The week Gorgoth said it would take the duke’s men to arrive turned out to be four days. Four days turned out to be three days too long—and I spent the first day sleeping.

Our beds were heaps of bracken, heather, and the occasional spiky sprig of gorse, all looking to have been yanked up, roots and all, still with the earth fresh upon them. Dinner predictably was goat, presented raw, and still eyeing us with that faintly surprised expression it wore when the troll ripped its head off. Breakfast was goat too. Also lunch.

I woke before daybreak on the second day and lay unmoving as the predawn began to reach in, blunt-fingered and finding only edges. Time passed and I saw, or thought I saw, amid the greyness, a deeper shadow, sliding toward the lump I took to be Snorri. The gloom seemed to knot about . . . something, concealing it, but leaving enough of a hint to draw my eye. Perhaps if I weren’t dark-sworn I’d have seen nothing. The something, or the nothing, gathered itself as it drew close to Snorri and rose above him, and still I lay, paralysed, not with fear but with the moment, held by it in the way that a waking dream can sometimes trap a man.

Dawn broke, no rays of sun reaching into our cave, only a different quality to the light.
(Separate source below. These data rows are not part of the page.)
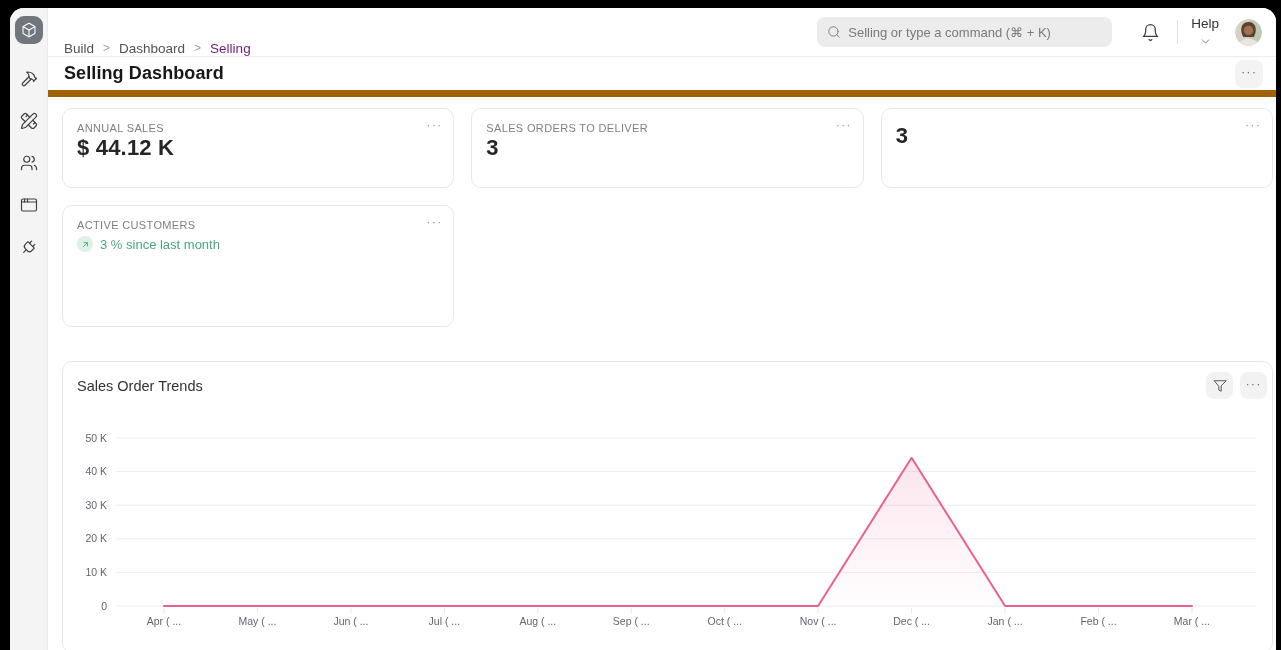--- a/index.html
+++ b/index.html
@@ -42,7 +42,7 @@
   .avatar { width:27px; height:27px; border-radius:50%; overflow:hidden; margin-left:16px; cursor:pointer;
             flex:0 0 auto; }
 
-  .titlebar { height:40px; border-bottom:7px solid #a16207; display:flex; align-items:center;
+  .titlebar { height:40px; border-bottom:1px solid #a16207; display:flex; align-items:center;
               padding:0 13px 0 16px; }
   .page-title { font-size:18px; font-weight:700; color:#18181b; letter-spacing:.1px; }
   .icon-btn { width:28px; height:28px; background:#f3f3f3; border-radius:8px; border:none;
“Knocking.” Snorri sat up, muttering. “I hear knocking.”

And just like that the strangeness left me and I could see nothing more sinister than Snorri, rubbing the sleep from his face, and Kara leaning over him.

“I don’t hear anything.” She shrugged, perhaps a flicker of irritation on her brow. “I need to check those wounds. Today I’ll make a poultice.”

? ? ?

The morning of that second day Kara trekked down the ashy shoulder of the mountain to a level where plants dared to grow and returned hours later carrying a linen pouch stuffed with various herbs, barks, flowers, and what looked suspiciously like mud. With these she proceeded to treat the wounds our Vikings had sustained, the slice above Snorri’s hip proving the most serious. All I could plead was skinned knees of the sort little boys endure. I probably sustained the injury falling to my knees to plead for mercy or praying to an uncaring God, but to be honest I had no recollection of it. Either way I got no sympathy from Kara who fussed around Snorri’s over-muscled side instead.